September 16, 2010
Poor Adherence, High Viral Loads Help Explain Rilpivirine Treatment Failures
People who don’t adhere to their antiretroviral (ARV) treatment regimen, or who start treatment with a high viral load, are more likely to experience virologic failure on a regimen containing rilpivirine (TMC278) than people on a regimen containing Sustiva (efavirenz). These data—along with information on the drug resistant HIV strains that most commonly developed in people who experienced rilpivirine treatment failure—were reported September 14 at the 50th Annual Interscience Conference on Antimicrobial Agents and Chemotherapy (ICAAC) in Boston.
Rilpivirine is an experimental non-nucleoside reverse transcriptase inhibitor (NNRTI) being developed by Tibotec for people who have never taken ARV drugs. Rilpivirine is nearing U.S. food and drug administration (FDA) approval, and the company is actively working on a fixed-dose formulation that combines the drug in a single pill with Gilead’s Truvada (tenofovir plus emtricitabine).
Previous conference presentations of rilpivirine studies have revealed that the drug was more tolerable than Sustiva (efavirenz), the most widely used NNRTI in the United States. These studies also found, however, that people taking rilpivirine were a bit more likely to experience virologic failure than people taking Sustiva. Virologic failure was defined as: failing to get and keep virus levels under 50 copies on two consecutive viral load tests; having a 0.5 log increase in virus over the lowest ever measure; or having two consecutive viral loads over 50 copies after getting virus undetectable.
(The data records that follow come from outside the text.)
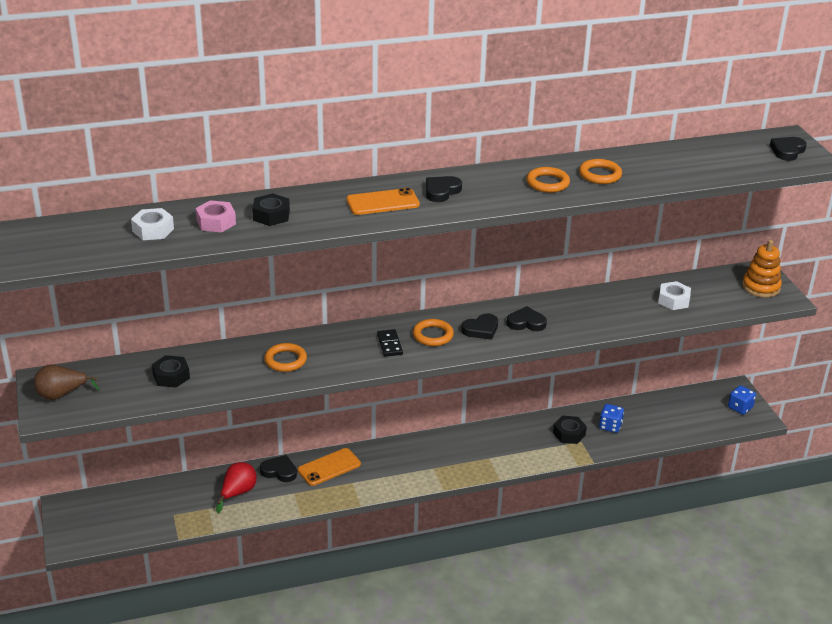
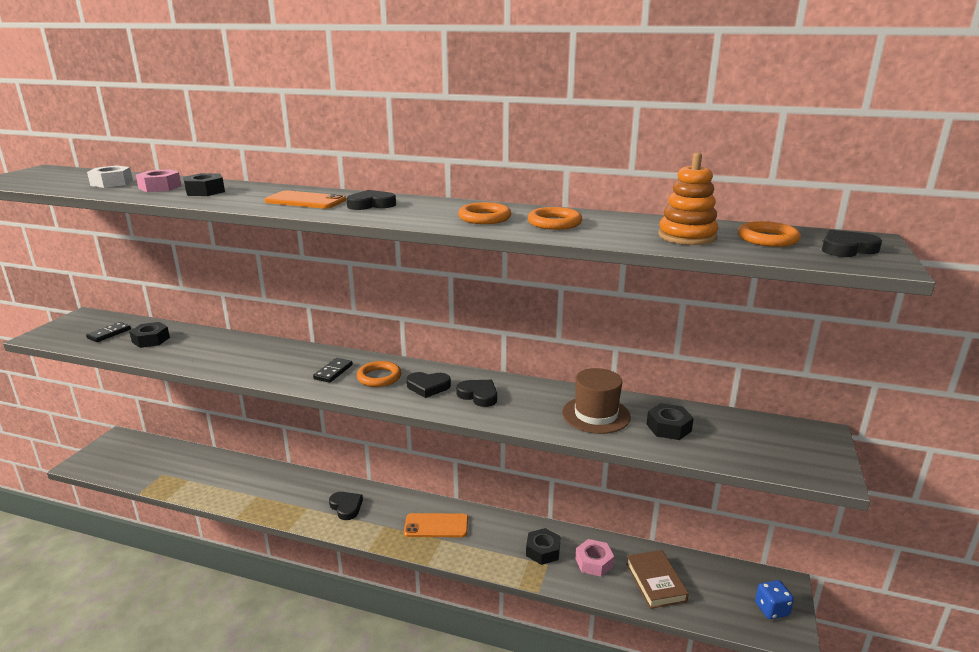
camera: 35 degrees right, 10 degrees down
brown pear [34,364,100,400] -> none
red pear [216,462,256,513] -> none
black heart [260,455,297,482] -> black heart moved to [329,492,363,520]
orange ring [264,343,307,372] -> orange ring moved to [738,221,801,247]
orange phone [298,448,361,486] -> orange phone moved to [404,513,468,537]
blue dice [599,404,624,433] -> pink nut [575,539,614,577]
white nut [658,281,691,310] -> black nut [647,403,694,440]
orange stacking toy [742,240,782,297] -> orange stacking toy moved to [658,153,718,245]
none -> black domino [86,322,131,342]
none -> brown hat [562,368,631,434]
none -> brown book [626,550,689,609]

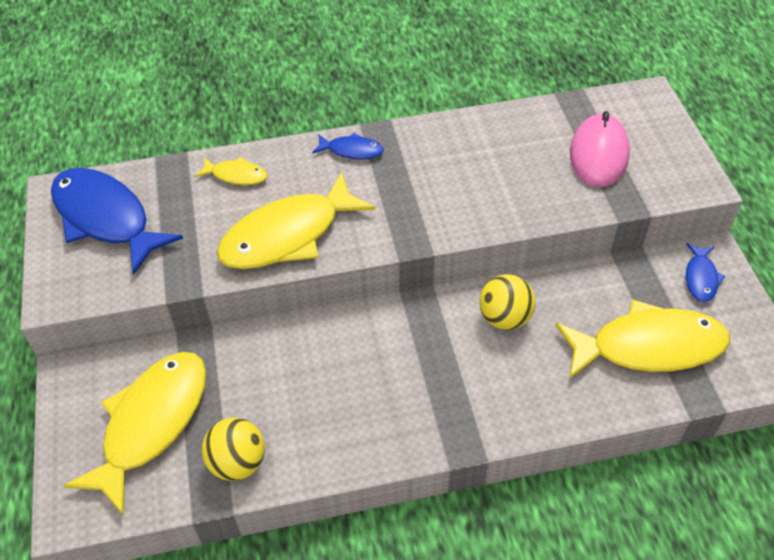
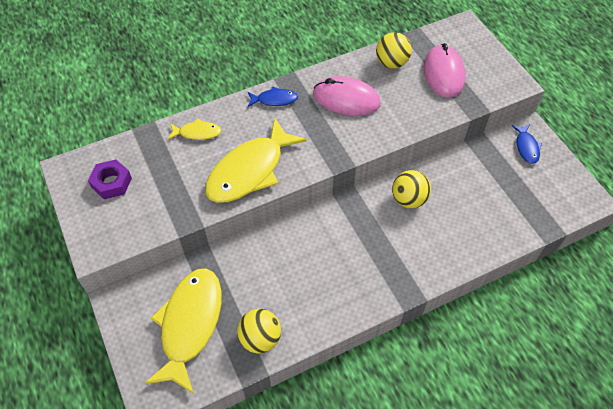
camera: 15 degrees left, 5 degrees up
blue fish [51,168,183,275] -> purple nut [88,160,132,199]
yellow fish [555,299,730,379] -> none
none -> pink mouse [313,76,380,116]
none -> yellow ball [376,32,412,68]

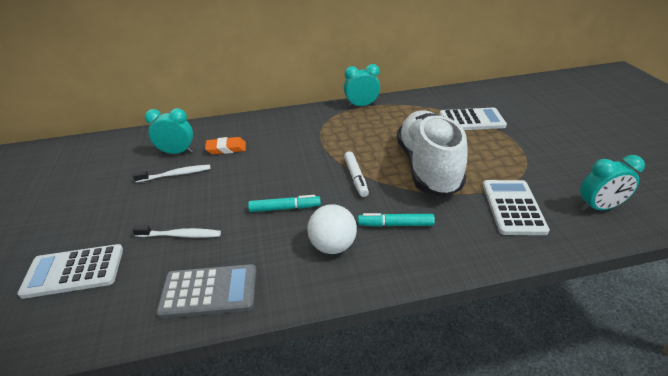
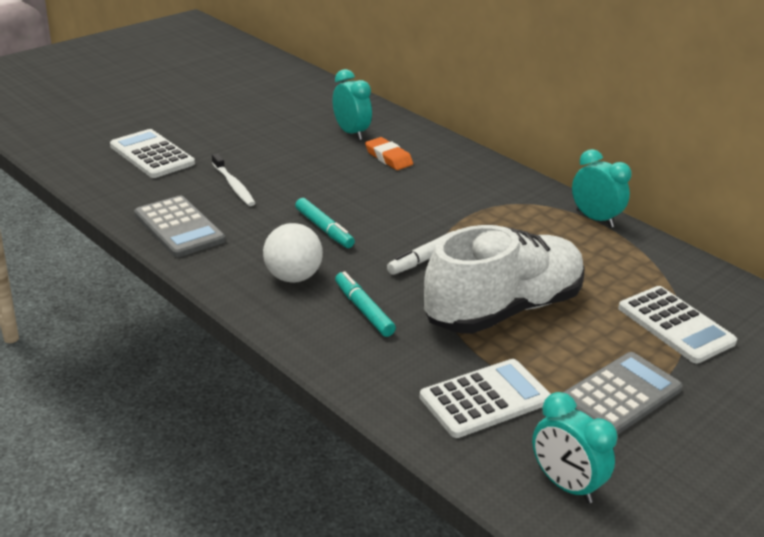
camera: 55 degrees right, 5 degrees down
white toothbrush [133,165,211,183] -> none
none -> grey calculator [562,352,683,435]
Explanations for Virologic Failure
To explore this pattern, Joseph Eron, MD, from the University of North Carolina in Chapel Hill, and his colleagues analyzed data from the ECHO and THRIVE studies, both of which compared rilpivirine with Sustiva in people new to ARV therapy, both paired with Truvada. As has been previously reported, rilpivirine was found to be comparable in efficacy to Sustiva, but with fewer side effects, particularly nervous system side effects.
In this analysis, Eron’s team found that rilpivirine takers were more vulnerable to virologic failure if they started with a high viral load or had adherence challenges along the way. Fortunately, the majority of people in both studies began therapy with a viral load under 100,000, and most had good adherence. In this group, where adherence was high and virus levels low, there was no difference in the rate of virologic failure between those on rilpivirine and Sustiva.
A difference began to emerge, however, in those with good adherence but high pre-treatment viral loads. While starting treatment with a high viral load made no difference in the rate of virologic failures in those taking Sustiva, it increased the likelihood of virologic failure by more than three times in those taking rilpivirine.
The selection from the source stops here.